An advertisement on a forced haircut has stirred debate on rights violations and brought back bad memories for many when they were students in Thai schools.
Toiletries manufacturer Dove launched #LetHerGrow campaign on Tuesday to send a message that a forced haircut "takes away more than a girl's hair."
The print and video ads show a girl with a very short haircut and the rest of the hair is seen on the floor beside her school shoes.
"It makes her lose confidence and self-esteem and diminishes her desire to be in school," the copy reads.
In the two-minute video, women in different generations express their confidence by defining their own hairstyle in absolute freedom.
The US-based company said on its website that the campaign had been created to promote the freedom of Thai women that could be expressed through hairstyle.
The ad was picked by Sansiri chief executive officer Srettha Thavisin, who praised the company for touching this social issue.
"What they are cutting is more than just hair of the young generation," Mr Srettha wrote on his Twitter account. "Their confidence, self-esteem and courage to express opinions have also been cut."
As of Tuesday evening, his post had seen more than 28,000 retweets and drawn support from many Twitter users. They wrote that the ad reminded them of their school days when they encountered the same situation.
A Twitter user wrote the forced haircut on students was equal to a violation of their rights.
The students' confidence was eroded, and the teachers were doing a wrong duty, another user wrote.
A former student wrote that she intentionally failed an admission exam because she did not want to enter a secondary public school that her mother wanted her to attend. She wanted to continue her studies at a private school which allowed longer hair. "I told this to my mother when I finished high school," she wrote.
However, not everybody supported this campaign as one wrote: "Dove has a vested interest" in this ad.
Although the Education Ministry lifted regulations governing student hairstyles for both boys and girls in 2020, teachers still have room to interpret them in their favour.
According to the current ministry regulation, student hairstyles must be appropriate as deemed by school directors.
The regulation was published in the Royal Gazette on May 1, 2020, and signed by then education minister Natapol Teepsuwan.
The room for interpretation by the school director was reflected at Khanu Witthaya School.
In November last year, the school in Khanu Woralaksaburi district in Kamphaeng Phet province did not allow a group of students to enter their classrooms because they did not comply with the school’s requirement on short hair.

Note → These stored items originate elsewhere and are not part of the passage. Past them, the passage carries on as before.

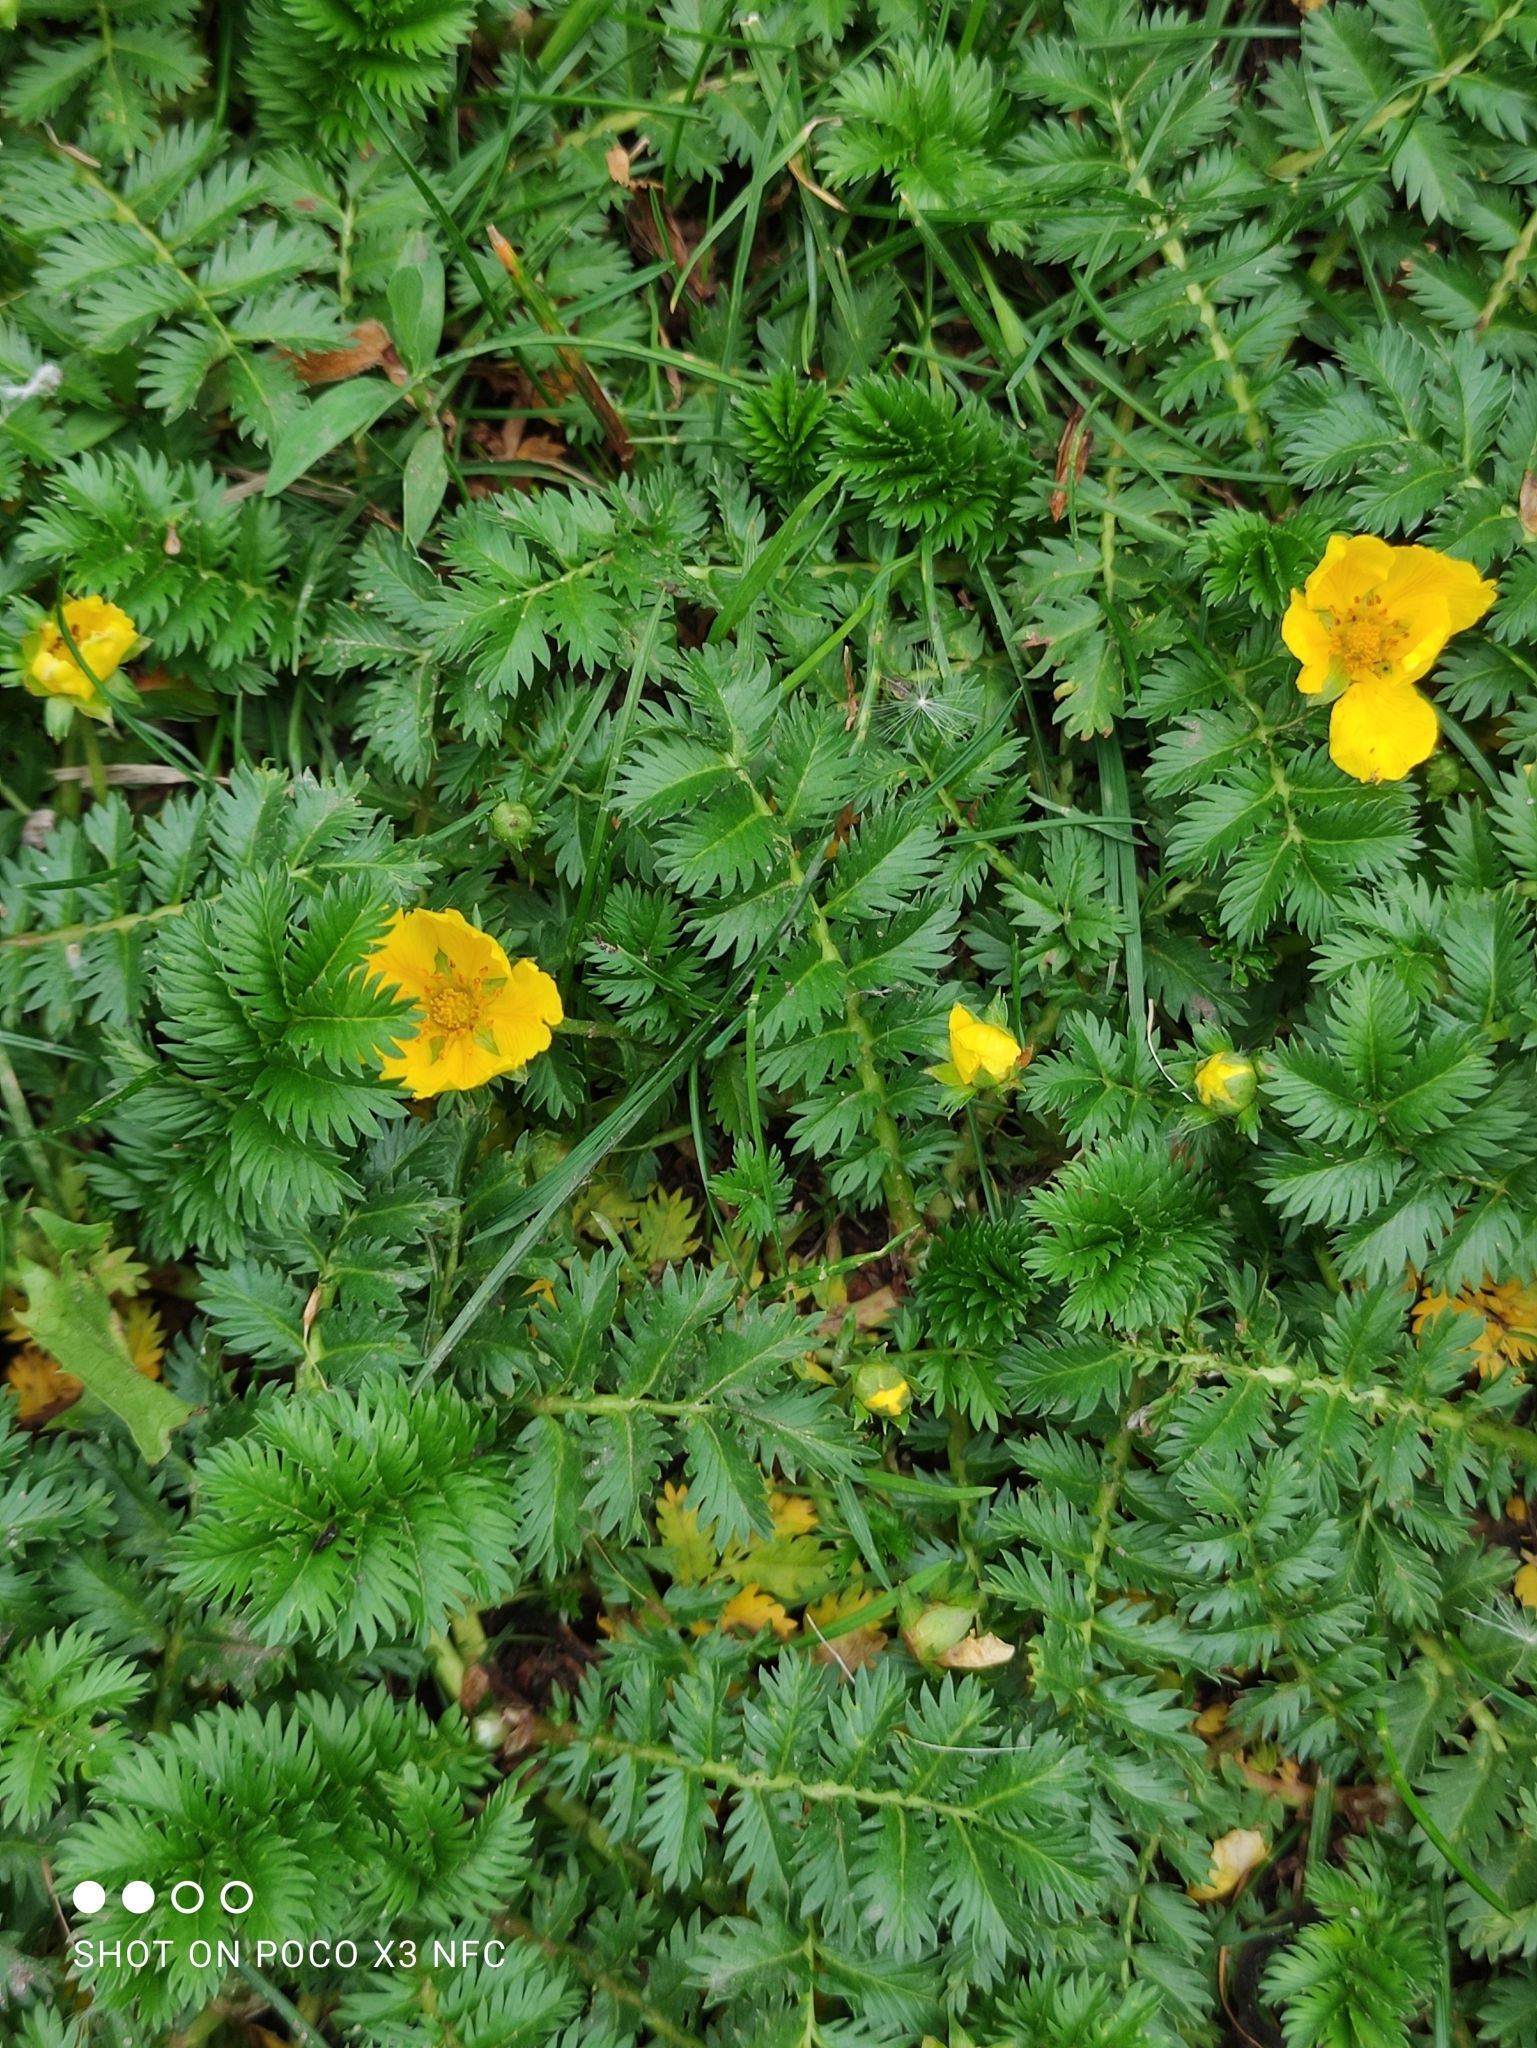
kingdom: Plantae
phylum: Tracheophyta
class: Magnoliopsida
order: Rosales
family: Rosaceae
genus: Argentina
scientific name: Argentina anserina
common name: Common silverweed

Kriangsak Kongthai, the school director at the time, said the short hairstyle was agreed by the school, parents and the student union, according to a Matichon Online’ report published on Nov 23 last year.
Mr Kriangsak said he had ordered the students violating the regulation not to enter the buildings and asked their parents to take them back to have their hair cut.
Uniformly short hairstyles had been a nightmare for students — both boys and girls — before the new rule was enforced.
In 2018, a school student in Nakhon Pathom province wrote in Dek-D, a website advocating education and learning, that he lost his self-confidence and did not want to go to school because teachers demanded an extremely short haircut.
The boy in the secondary level said his head was eventually shaved by a teacher who told him that he had repeatedly violated the school regulation.
"I lost my confidence so that I did not want to go outside, and I didn't want to go to school," he wrote.